Brano fornito |
Un epistolario scritto a mano con carta e penna nell’era della digitalizzazione quanto meno incuriosisce, così come attrae la scelta dei caratteri di stampa del libro che sembrano recuperati da qualche vecchia Olivetti. Ciò che appare non è una raccolta di lettere trovata in qualche cassetto di un mobile del passato, ma da un Laboratorio di Scrittura ideato e proposto da Esther, una matura signora libraia di Lille, per offrire la sua collaborazione al miglioramento del proprio stile di scrittura a chiunque volesse avvalersene. 

L’idea del Laboratorio è nata nella mente di Esther per la sua personale esperienza  durata anni di corrispondenza col proprio padre, e non per motivi di lontananza, ma per bisogno di confrontarsi, raccontarsi, corrispondere. Per Ester nulla può essere più efficace dei segni grafici impressi sulla carta da una penna che vi trasmette pressioni, pulsazioni che partono dalla mente e arrivano al cuore attraverso la mano.

Voci di dati archiviate
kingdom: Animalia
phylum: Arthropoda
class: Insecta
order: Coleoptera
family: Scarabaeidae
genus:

Compiti assegnati |
**A.** Trascrivi alla lettera il passo del brano fornito che comincia con "L’idea del Laboratorio" e prosegue fino a "attraverso la mano.".
**B.** Secondo il brano fornito, Esther ha corrisposto per anni con il padre per bisogno di fare certe cose. Elencale tutte.
**C.** Riassumi il brano fornito in due frasi.
I dati non servono per svolgere i compiti.

Soluzioni dei compiti |
**A.**
L’idea del Laboratorio è nata nella mente di Esther per la sua personale esperienza  durata anni di corrispondenza col proprio padre, e non per motivi di lontananza, ma per bisogno di confrontarsi, raccontarsi, corrispondere. Per Ester nulla può essere più efficace dei segni grafici impressi sulla carta da una penna che vi trasmette pressioni, pulsazioni che partono dalla mente e arrivano al cuore attraverso la mano.

**B.** confrontarsi, raccontarsi, corrispondere

**C.** Il brano presenta un epistolario scritto a mano, nato da un Laboratorio di Scrittura che Esther, libraia di Lille, ha ideato per aiutare chiunque voglia migliorare il proprio stile di scrittura. L'idea le è venuta dai lunghi anni di corrispondenza con il padre, e per lei nulla è più efficace dei segni tracciati con la penna sulla carta.